平成22年度改訂版 医学教育モデル・コアカリキュラム

厚労省より定期的に医学教育に関する指針が発信されています。ご存知でしょうか。


その中から、最も基本的な理念であります『医師として求められる基本的な素質』がカリキュラムの冒頭に示されています。


○ 医師として求められる基本的な資質

(医師としての職責)
・ 豊かな人間性と生命の尊厳についての深い認識を有し、人の命と健康を守る医師としての職責を自覚する。
(患者中心の視点)
・ 患者及びその家族の秘密を守り、医師の義務や医療倫理を遵守するとともに、患者の安全を最優先し、常に患者中心の立場に立つ。
(コミュニケーション能力)
・ 医療内容を分かりやすく説明するなど、患者やその家族との対話を通じて、良好な人間関係を築くためのコミュニケーション能力を有する。
(チーム医療)
・ 医療チームの構成員として、相互の尊重のもとに適切な行動をとるとともに、後輩等に対する指導を行う。
(総合的診療能力)
・ 統合された知識、技能、態度に基づき、全身を総合的に診療するための実践的能力を有する。
(地域医療)
・ 医療を巡る社会経済的動向を把握し、地域医療の向上に貢献するとともに、地域の保健・医療・福祉・介護および行政等と連携協力する。
(医学研究への志向)
・ 医学・医療の進歩と改善に資するために研究を遂行する意欲と基礎的素養を有する。
(自己研鑽)
・ 男女を問わずキャリアを継続させて、生涯にわたり自己研鑽を続ける意欲と態度を有する。

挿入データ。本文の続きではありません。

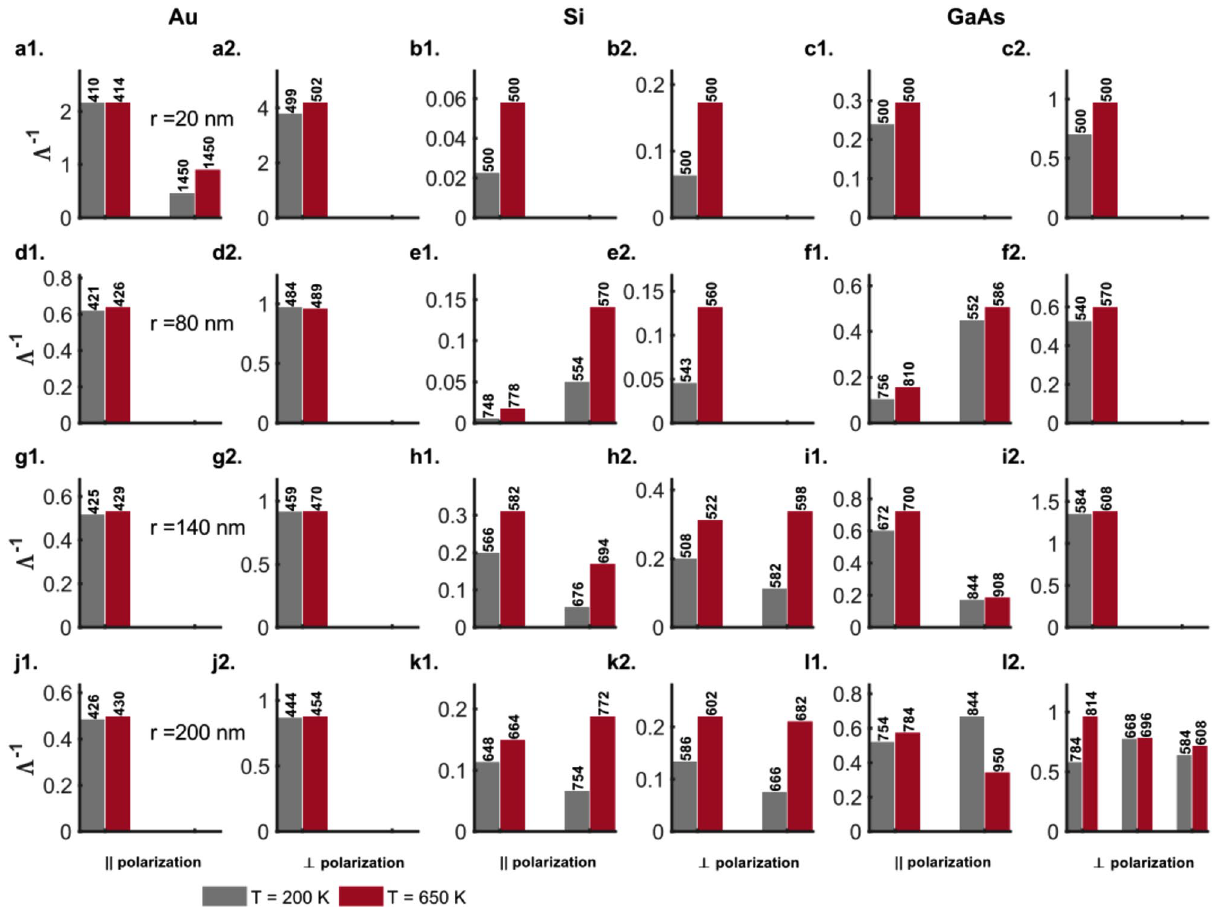
abs (cid:31) abs Figure 9. Inverse of the ratio ( (cid:31) ) of scattering efficiency ( Q sca ( (cid:31) res ) ) to the absorption efficiency ( Q abs ( res ) ) as a measure of the radiative to dissipative damping for the TM ( E ) and TE ( E ) polarizations of the incident (cid:31) ⊥ radiation for ( a1 , d1 , g1 , j1 ; a2 , d2 , g2 , j2 ) Au (DL model), ( b1 , e1 , h1 , k1 ; b2 , e2 , h2 , k2 ) Si and ( c1 , f1 , i1 , l1 ; 200 (grey 20, 80, 140 and 200 nm , respectively, at temperatures T c2 , f2 , i2 , l2 ) GaAs nanowires of radii r = = bars) and 650 (maroon bars) K . The numbers on top of the bars indicate either the wavelengths (in nm ) at which the absorption resonances occur or the maxima in absorption efficiency in the wavelength range under consideration in the case of the thin ( 20nm ) wires. Here, the Mie computations for the nanowires of different sizes take into account their thermal expansion, although the text labels indicate the values for nanowire radii at 200 K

非常に良い文面です。これを利用しない(参考にしない)手はありません。今年度の目標(抱負)のところで、医学教育に関して、自施設(ICU)でのオリジナルの教育指針について何かひとつクリエイトする、ということを提示しました。


今、ICUでの医学教育に関して考えていることは、

ICU専門医取得プログラム:私が通ってきた道、先輩方が通ってきた道の復習です。専門医取得は目標のひとつであり、臨床力を養い蓄える過程と手段であると考えます。
②学生教育指針:非常に限られた時間の学生実習の中で、今できていること、やっておきたいこと、今後やれることを教える側と習う側から同時にアプローチします。目標は医者となってからICUに足を運びたくなるようなイメージを持ってもらうことでしょうか。
③研修医教育指針:研修医は現在、1週間から数か月のタームでローテーションしてきます。もちろん将来、我らチームの一員となる前提でローテするか否かで、かなり対応が変わってしまいますが、『ここに参加すれば、このような医者になれる!』といった、強いインパクトが必要です。
④その他、コメディカル、患者家族教育など。最弱者である患者さんを守るためのシステムつくりを幅広く考えているところです。


今回のコアカリキュラムでは卒前・卒後研修教育の連続性が強調されています。これらを用いて、まずは自分の畑である集中治療室から、医学教育という隅までなかなか手の届かない分野に教科書を作ってみたいと考えています。